**WRITTEN TASK 1:**
Arrange the rows as a numbered list, from the first of the rows through the line that contains "Fee tracking for creators and platform.", and omit any blank lines.

**SUPPLIED TEXT:**

Adams v. Murphy

Decision Date14 August 1981
Docket NumberNo. 78-2406,78-2406
Citation653 F.2d 224
PartiesDon A. ADAMS, Petitioner, v. Ernest P. MURPHY, Sheriff of Osceola County, and Louie L. Wainwright, Director, Division of Corrections, Department of Offender Rehabilitation, Respondents.
CourtU.S. Court of Appeals — Fifth Circuit

Andrea T. Mohel, Asst. Atty. Gen., Dept. of Legal Affairs, West Palm Beach, Fla., for respondents.

Joseph F. McDermott, St. Petersburg, Fla., for petitioner.

Appeal from the United States District Court for the Middle District of Florida.

Before THORNBERRY, GOLDBERG and GEE, Circuit Judges.

GEE, Circuit Judge:

Like the Wonderful Tar Baby, this habeas case possesses amazing adhesive qualities; no sooner is one set of issues settled than another arises. Its facts and lengthy procedural history are set out in our earlier certification opinion, reported at 598 F.2d 982 (5th Cir. 1979). We need repeat only a little of this here.

**SOURCE MATERIAL:**
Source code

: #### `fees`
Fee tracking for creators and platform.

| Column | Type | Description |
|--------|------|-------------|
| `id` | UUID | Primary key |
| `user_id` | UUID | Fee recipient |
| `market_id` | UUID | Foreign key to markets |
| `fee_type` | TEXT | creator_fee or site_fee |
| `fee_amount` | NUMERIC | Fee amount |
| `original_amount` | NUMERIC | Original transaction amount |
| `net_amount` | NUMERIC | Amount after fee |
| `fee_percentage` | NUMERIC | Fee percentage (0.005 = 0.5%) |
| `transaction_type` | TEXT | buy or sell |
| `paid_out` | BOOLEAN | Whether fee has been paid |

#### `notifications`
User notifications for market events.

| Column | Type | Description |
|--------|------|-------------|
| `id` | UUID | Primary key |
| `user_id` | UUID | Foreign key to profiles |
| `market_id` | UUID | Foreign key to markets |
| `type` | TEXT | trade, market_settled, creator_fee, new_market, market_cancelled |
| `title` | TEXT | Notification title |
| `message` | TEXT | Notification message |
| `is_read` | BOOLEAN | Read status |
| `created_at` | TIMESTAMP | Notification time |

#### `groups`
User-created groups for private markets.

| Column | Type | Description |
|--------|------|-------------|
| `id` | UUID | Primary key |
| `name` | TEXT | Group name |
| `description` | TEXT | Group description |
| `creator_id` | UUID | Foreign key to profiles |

**WRITTEN TASK 2:**
In the Adams v. Murphy court opinion, who appeared for the petitioner?

**WRITTEN ANSWER 1:**
1. Source code
2. : #### `fees`
3. Fee tracking for creators and platform.

**WRITTEN ANSWER 2:**
Joseph F. McDermott of St. Petersburg, Florida.